EL PAÍS, MADRID
- Presseurop – imagem Cécile
Bertrand
Envolvido no
escândalo do saco azul do seu partido, o primeiro-ministro escolheu falar o
menos possível. Essa maneira de ganhar tempo vai acabar e Mariano Rajoy terá de
se explicar perante o parlamento, tal como se faz nos outros países europeus,
escreve “El País”.
Mariano Rajoy
respondeu ontem [15 de julho] com um rotundo não ao pedido
de demissão apresentado 24 horas antes pela oposição. Mas não o fez em
sede parlamentar nem no âmbito de uma explicação pormenorizada sobre o caso
Bárcenas, mas sim no decorrer de uma conferência de imprensa com o primeiro-ministro
polaco e com uma declaração previamente preparada. O presidente do governo sabe
muito bem que o que ontem ouvimos não são as explicações que lhe são exigidas e
que, por isso, subsiste por inteiro a necessidade indesculpável de o fazer no
parlamento.
E isto acontece no
mesmo dia em que o ex-dirigente e ex-tesoureiro do PP confirmou
perante o juiz [Juan] Ruz a sua mudança de estratégia. Bárcenas, que
anteriormente negou a autoria dos documentos
de contabilidade publicados por este jornal a 31 de janeiro, passou agora
não só a reconhecê-los como seus como também a apresentá-los como o reflexo de
um sistema consolidado de bónus e de dinheiro não declarado que existia na sede
central do PP. Excluiu José María Aznar da lista de recetores, mas não poupou Rajoy
e María Dolores de Cospedal [secretária-geral do Partido Popular], a quem
atribuiu pagamentos de quantias concretas, apesar de também dizer que não
guardou os respetivos recibos. É verdade que entregou um documento sobre o
pagamento de €200 mil, em 2007, à então líder do PP em Toledo, supostamente a
troco de um contrato de limpeza, quando Cospedal era a presidente da região de
Castilla-La Mancha [eleita pelo PP]. A visada nega a acusação e considera tais
afirmações de Bárcenas como um cúmulo de “calúnias e mentiras”.
Um método inútil
A justiça tem de
prosseguir firmemente a sua investigação. Mas não se esgotam aí as explicações
que é necessário dar aos cidadãos. Depois da declaração de Bárcenas em
tribunal, as incógnitas multiplicam-se e deixam ainda mais no ar o grau de
comprometimento com o ex-tesoureiro do PP e as graves suspeitas sobre um
sistema de recebimentos de dinheiro e pagamentos irregulares dentro do partido.

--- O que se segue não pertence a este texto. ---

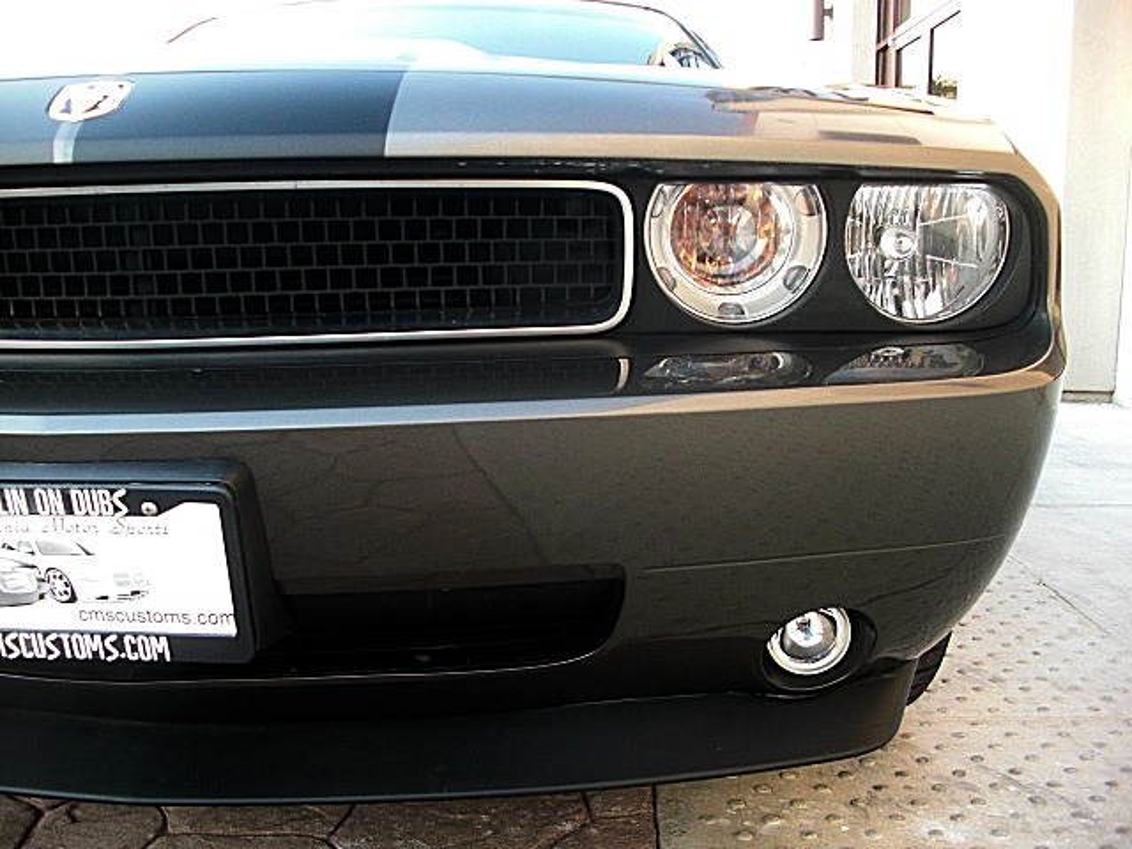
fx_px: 1177
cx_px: 566
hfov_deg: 51.4
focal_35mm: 36
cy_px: 424
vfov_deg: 39.7
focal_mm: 6.3
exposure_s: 1/100
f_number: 2.8
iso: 200
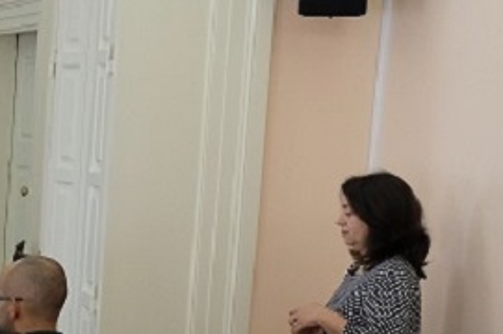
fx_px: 1814
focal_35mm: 130
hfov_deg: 13.6
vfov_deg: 10.4
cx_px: -490
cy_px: 345
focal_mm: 21.4
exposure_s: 1/250
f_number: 4
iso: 2000
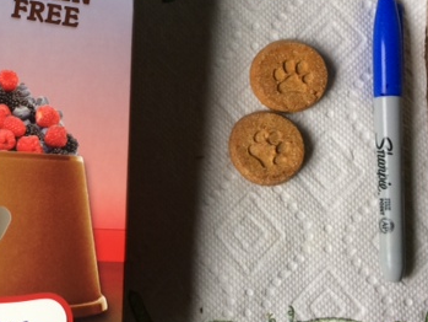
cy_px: 122
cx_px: 65
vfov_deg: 26.5
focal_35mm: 55
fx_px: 680
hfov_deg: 33.5
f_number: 2.2
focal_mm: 4.12
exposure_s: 1/30
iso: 50
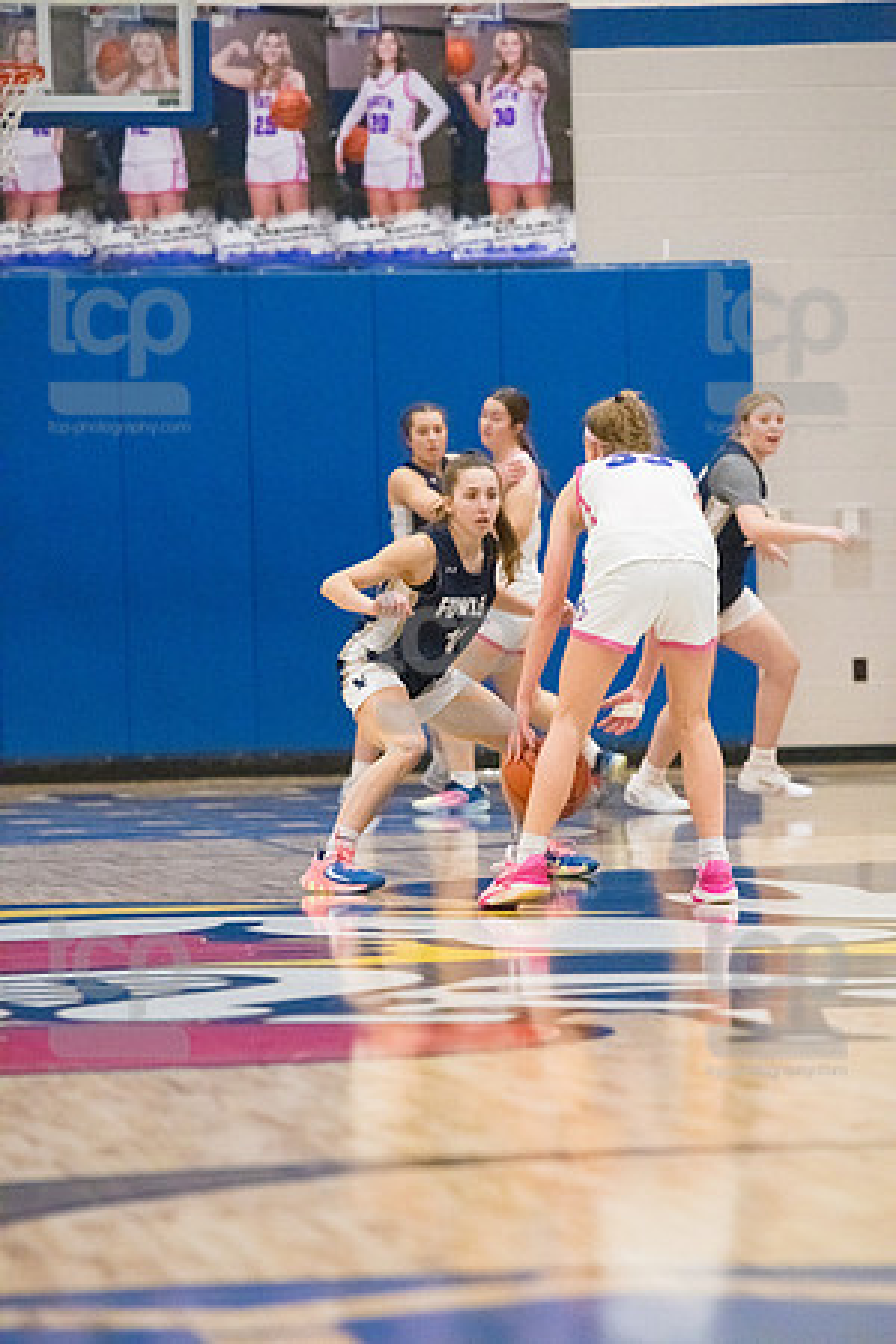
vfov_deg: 10.3
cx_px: 448
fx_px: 7466
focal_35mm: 200
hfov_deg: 6.9
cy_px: 672
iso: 10000
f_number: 4.5
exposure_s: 1/1600
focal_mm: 200
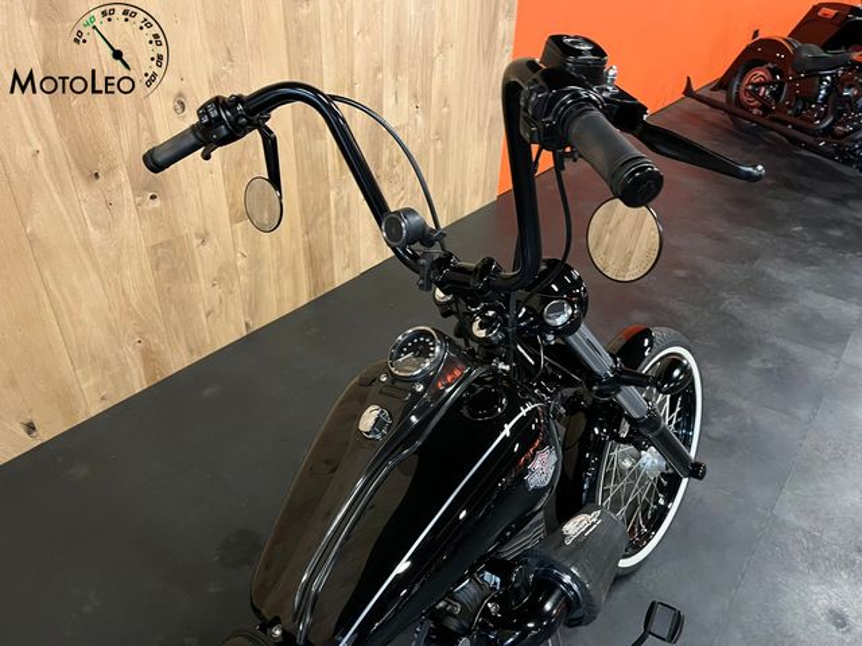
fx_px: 647
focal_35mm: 26
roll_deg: -2.6
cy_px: 323
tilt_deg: -34.9
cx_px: 431
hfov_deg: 67.3
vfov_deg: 53.1
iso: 500
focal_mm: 5.1
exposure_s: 1/25
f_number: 1.6
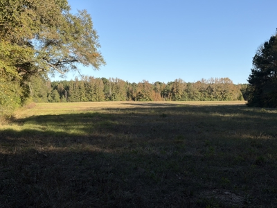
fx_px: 416
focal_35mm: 52
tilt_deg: +0.6
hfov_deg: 36.8
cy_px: 104
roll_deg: +0.3
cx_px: 138
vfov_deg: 28.0
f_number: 1.6
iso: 32
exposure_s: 1/2075
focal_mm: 5.96
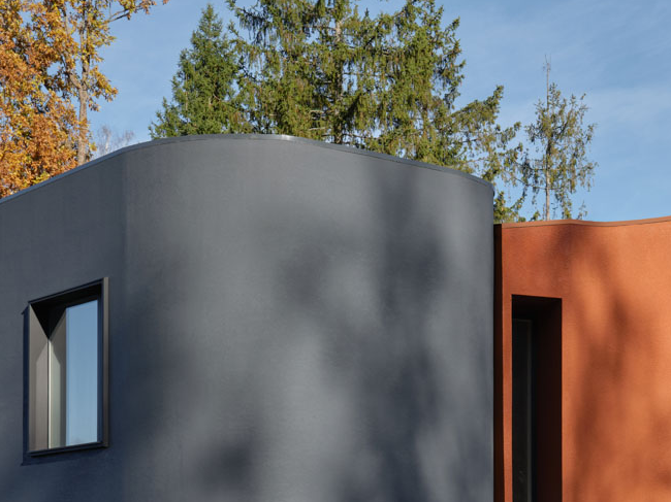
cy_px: 544
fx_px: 1589
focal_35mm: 82
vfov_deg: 17.4
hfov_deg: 23.4
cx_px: 572
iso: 200
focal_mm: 44.9
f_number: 13
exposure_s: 1/80
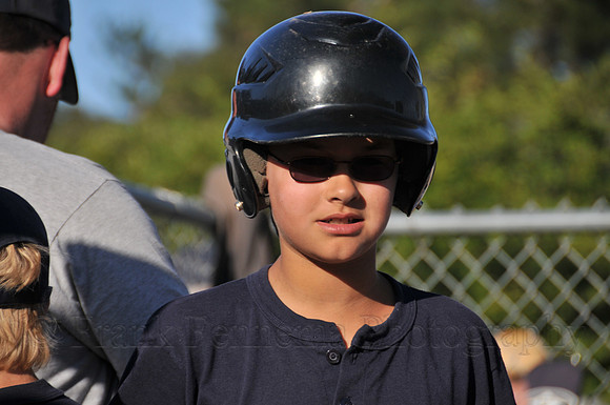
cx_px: 305
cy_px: 202
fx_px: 5076
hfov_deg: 6.9
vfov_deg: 4.6
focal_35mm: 300
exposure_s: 1/500
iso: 200
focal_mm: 200
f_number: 5.6
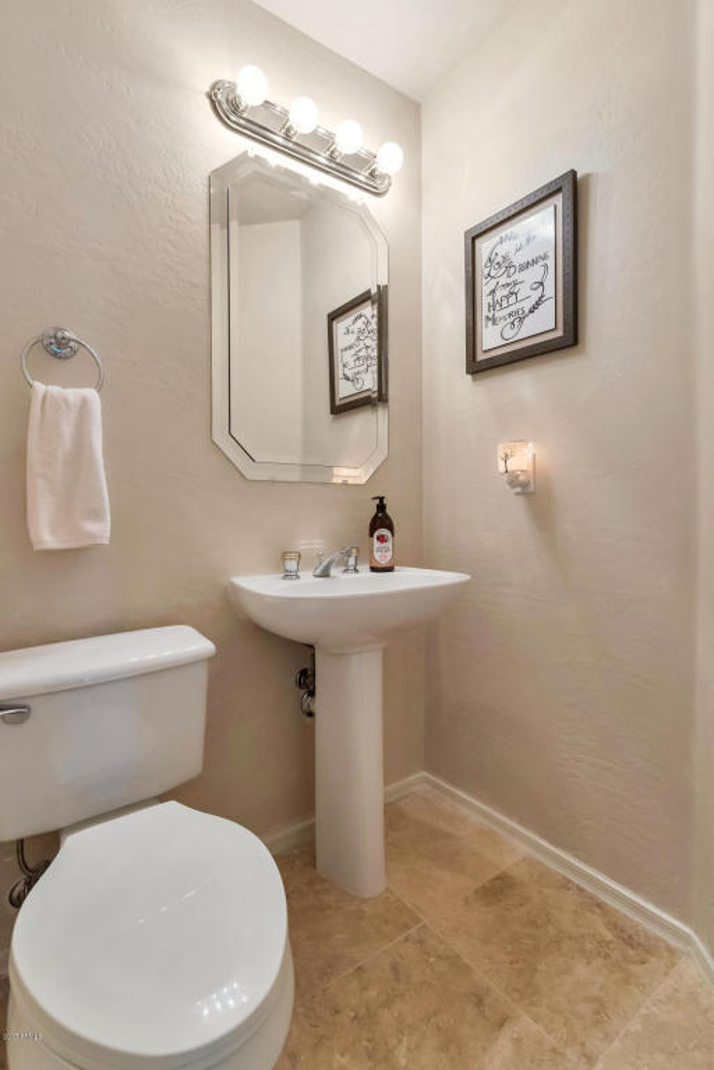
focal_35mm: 16
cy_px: 535
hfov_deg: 73.8
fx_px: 476
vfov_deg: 96.7
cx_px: 357
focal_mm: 16
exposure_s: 1/60
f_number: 6.3
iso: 2500
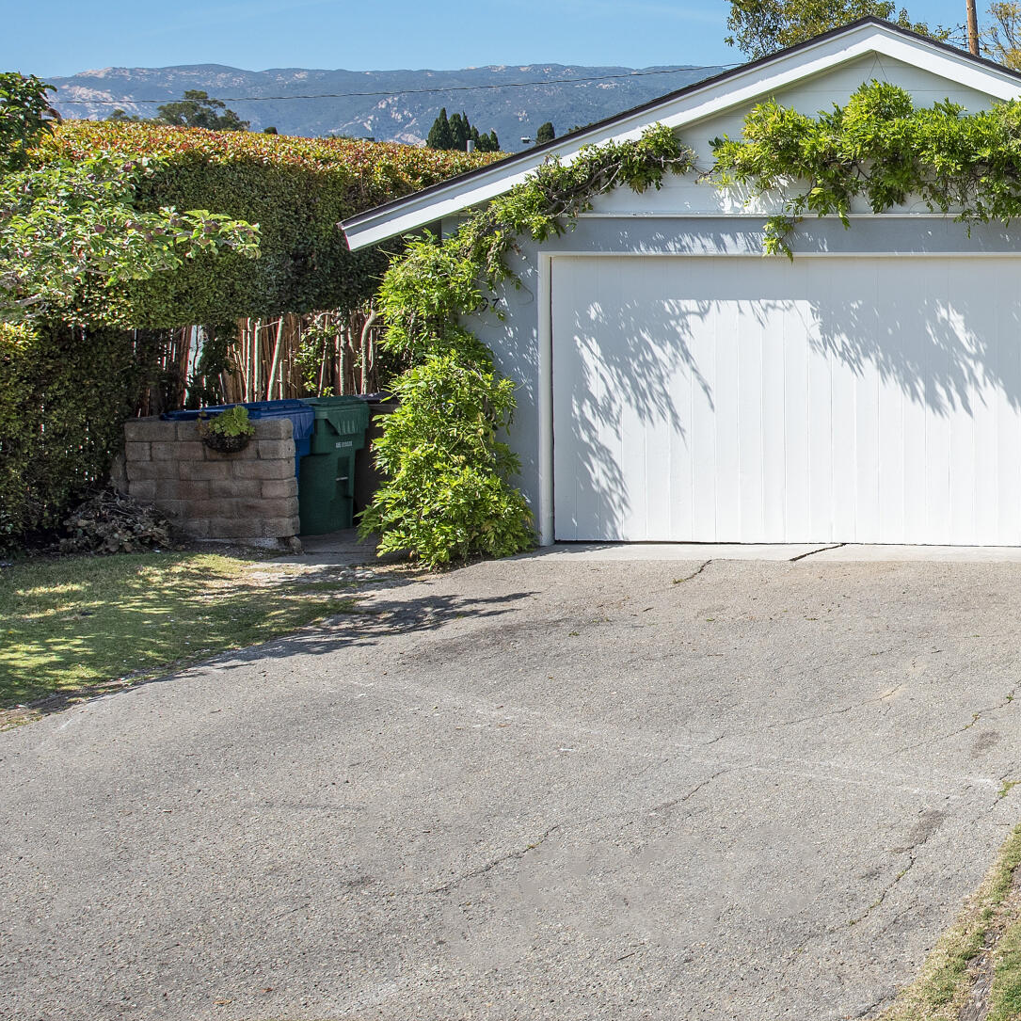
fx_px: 1568
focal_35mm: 47
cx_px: 1298
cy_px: 369
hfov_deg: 29.6
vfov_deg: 35.8
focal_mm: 20
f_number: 9
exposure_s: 1/250
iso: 125
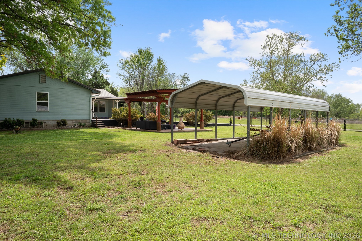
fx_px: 237
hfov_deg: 74.7
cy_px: 120
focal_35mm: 24
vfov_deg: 53.9
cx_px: 181
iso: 200
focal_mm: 23.6
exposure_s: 1/160
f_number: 9
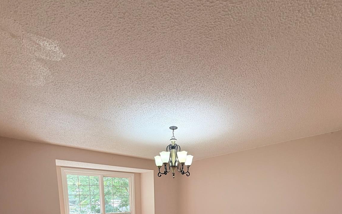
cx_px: 171
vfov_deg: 47.2
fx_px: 186
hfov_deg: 85.1
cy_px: 223
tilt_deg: -8.0
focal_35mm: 20
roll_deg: +0.4
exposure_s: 1/120
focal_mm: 2.22
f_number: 2.2
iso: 100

Argumentar que não há conivência com Bárcenas porque está preso não é só um
disparate, é também um argumento perigoso na boca de dirigentes políticos,
porque sugere que o Poder Executivo pode decidir quem mete na prisão e quem não
mete.
Rajoy agarra-se ao
valor da estabilidade política e dá a entender que é a garantia do programa de
reformas posto em marcha pelo seu Executivo. É uma resposta que tenta levar o
debate para o terreno clássico da discussão entre Governo e oposição; mas não
se faz no parlamento, lugar natural de encontro entre a maioria e as minorias,
para além de ser sede da soberania. Rajoy faz bem em não discutir em público
com o seu ex-tesoureiro ou com as pessoas que lhe estão próximas, mas para que
isso seja aceitável para os cidadãos deve submeter-se aos canais parlamentares
semelhantes aos dos países à nossa volta.
O problema continua
a pôr-se nos mesmos termos em que estava antes da conferência de imprensa de
ontem, e a única vantagem provisória com que conta Rajoy é o desentendimento da
oposição no que diz respeito à estratégia a seguir. O chefe do Governo procura
instalar-se na ideia da resistência, ir ganhado semanas ou meses de vida
política com base no adiamento dos problemas. É um método inútil para responder
à gravidade das suspeitas que se levantam nos cidadãos.
Traduzido por Maria
João Vieira
CONTRAPONTO
Uma “chantagem” que
ameaça um país em crise
“Rajoy não cede à
chantagem de Bárcenas e dos seus cúmplices”, titula o jornal ABC. O diário
conservador denuncia uma campanha para derrubar o primeiro-ministro,
orquestrada com a cumplicidade de alguns jornais, entre os quais El Mundo,
outro diário conservador.
O ABC lembra que
o diretor de El Mundo, Pedro J. Ramírez, se encontrou com Bárcenas e o
ajudou a encontrar um novo advogado.
Mas, para além
desta polémica, o editorialista do ABC Ignacio Camacho sublinha que o problema para a
nação é que o cerco a Rajoy compromete a estabilidade institucional num momento
crítico. É impossível governar nestas condições. Se o Governo cair, haverá um
terramoto de implicações, geopolíticas inclusivamente. Num momento em que a Europa
sangra por causa da sua debilidade estrutural, a Espanha é o único país do Sul da União que
tem um Governo com maioria absoluta. As consequências de uma convulsão que
rebentasse com a legislatura seriam muito semelhantes a um desastre.